Subjects and methods: Subjects with relevant complaints of CTS and positive Tinel sign and/or Phalen maneuver were recruited. Nerve conduction studies were performed to confirm the diagnosis of CTS. Forty-four hands of 22 patients with CTS (bilateral involvement) and 24 hands of 12 healthy volunteers were included in the study. Pulsed and color Doppler evaluations with the hands in the neutral, Phalen, and reverse Phalen positions were performed of the radial and ulnar arteries using a 5-13-MHZ linear-array transducer (Logiq 9).

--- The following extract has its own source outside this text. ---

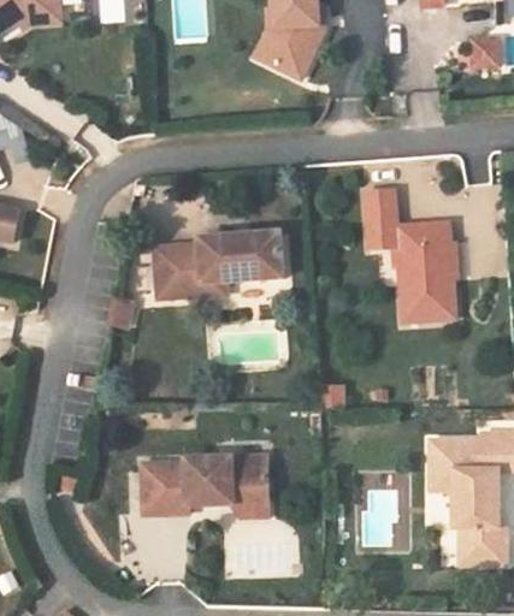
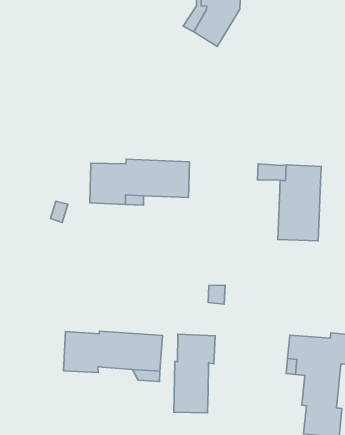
building: [364,188,396,225] -> none
building: none -> [174,334,215,413]

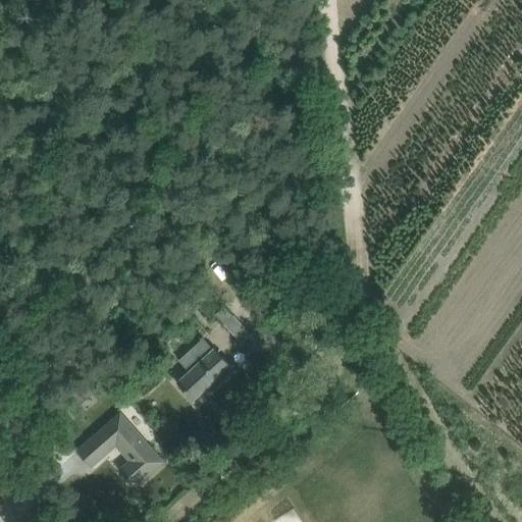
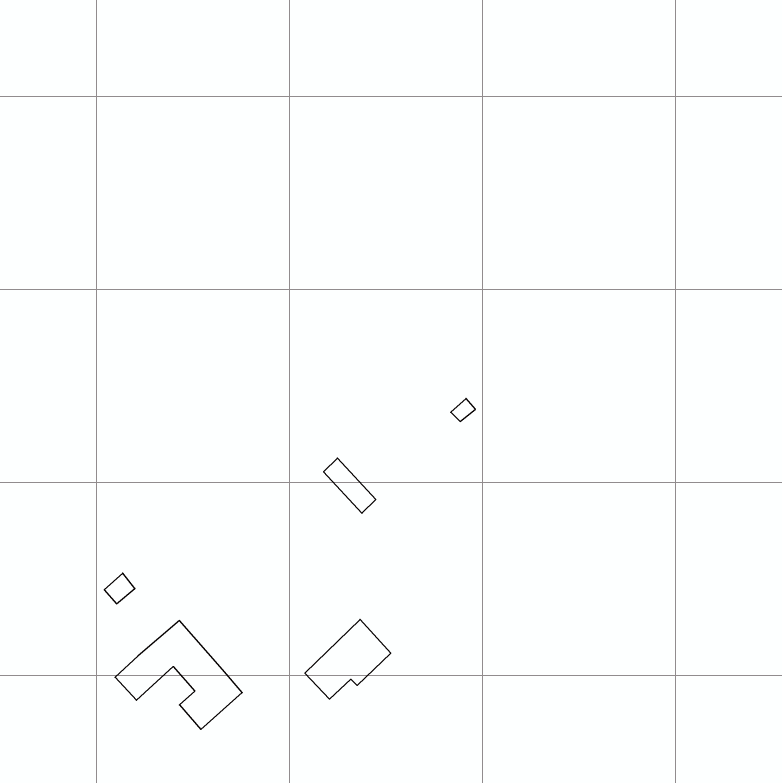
building: [175,347,232,400] -> [305,619,391,699]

Results: All of the CTS patients and control subjects were women; their mean ages were 50.77 ± 7.69 (SD) and 46.42 ± 4.32 years, respectively. When hands were evaluated in the neutral position, the flow volume, peak systolic velocity, end-diastolic velocity, and diameter values of both the radial and ulnar arteries were significantly greater in patients with CTS than in control subjects (all p < 0.05). When compared with the measurements obtained with hands at the neutral position, the decreases in the amount of blood flow during the Phalen and reverse Phalen maneuvers were significantly greater in the CTS group than the control group. The amount of blood flow decrease was not correlated with the disease duration.
Conclusion: Blood flow in the hands of CTS patients differs from that of healthy individuals both at rest and during certain hand movements. Future studies, also with simultaneous monitoring of sympathetic innervation, could be beneficial to confirm the association between blood flow and the sympathetic nerves of the hand.